To mitigate against this, the BCREA says the AUP strategy can be used to help guide B.C.’s Homes for People plan, introduced by Premier David Eby in April 2023.
The multibillion-dollar plan aims to build more homes as quickly as possible and includes plans to allow three to four homes on a traditional single-family detached lot.
Eby teased the introduction of the legislation for this fall at last week’s Union of B.C. Municipalities convention.
“If we pursue these types of reforms and we can really increase building, especially in the missing middle, it's going to have really positive benefits,” said Ogmundson.
“We could see real beneficial improvements in affordability, but probably not till close to the end of this decade. So it's going to be a wait.”
Vancouver city council voted to approve a “missing middle” housing motion on Sept. 15. The decision will permit up to six homes on lots previously reserved for single-family homes or duplexes. For larger lots, up to eight homes for secured rental housing will be allowed.
The term “missing middle” refers to housing types that could fall between single-family homes and condominium towers.

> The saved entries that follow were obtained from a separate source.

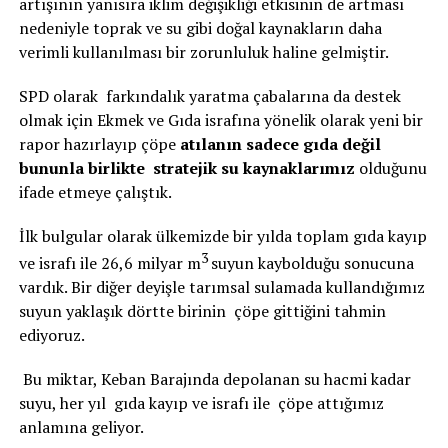
artışının yanısıra iklim değişikliği etkisinin de artması
nedeniyle toprak ve su gibi doğal kaynakların daha
verimli kullanılması bir zorunluluk haline gelmiştir.
SPD olarak farkındalık yaratma çabalarına da destek
olmak için Ekmek ve Gıda israfına yönelik olarak yeni bir
rapor hazırlayıp çöpe
atılanın sadece gıda değil
bununla birlikte stratejik su kaynaklarımız
olduğunu
ifade etmeye çalıştık.
İlk bulgular olarak ülkemizde bir yılda toplam gıda kayıp
3
ve israfı ile 26,6 milyar m
suyun kaybolduğu sonucuna
vardık. Bir diğer deyişle tarımsal sulamada kullandığımız
suyun yaklaşık dörtte birinin çöpe gittiğini tahmin
ediyoruz.
Bu miktar, Keban Barajında depolanan su hacmi kadar
suyu, her yıl gıda kayıp ve israfı ile çöpe attığımız
anlamına geliyor.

While Vancouver’s motion allows for more units to be built, it doesn’t expand the usage of the lot in the same way that the AUP did, Ogmundson said.
Studies cited in the report show that rents for three-bedroom units in Auckland were 22 per cent to 35 per cent lower than a control group, which represents what rental prices would have been without the AUP.
For two-bedroom units, there was a 14 per cent to 21 per cent decrease in rents when compared to the control group.
Auckland is not the only place that has seen success from upzoning policies. Minneapolis, Minn., became the first city in the U.S. to eliminate single-family zoning in late 2018.
States such as California, Oregon and Washington have also introduced policies to end single-family zoning.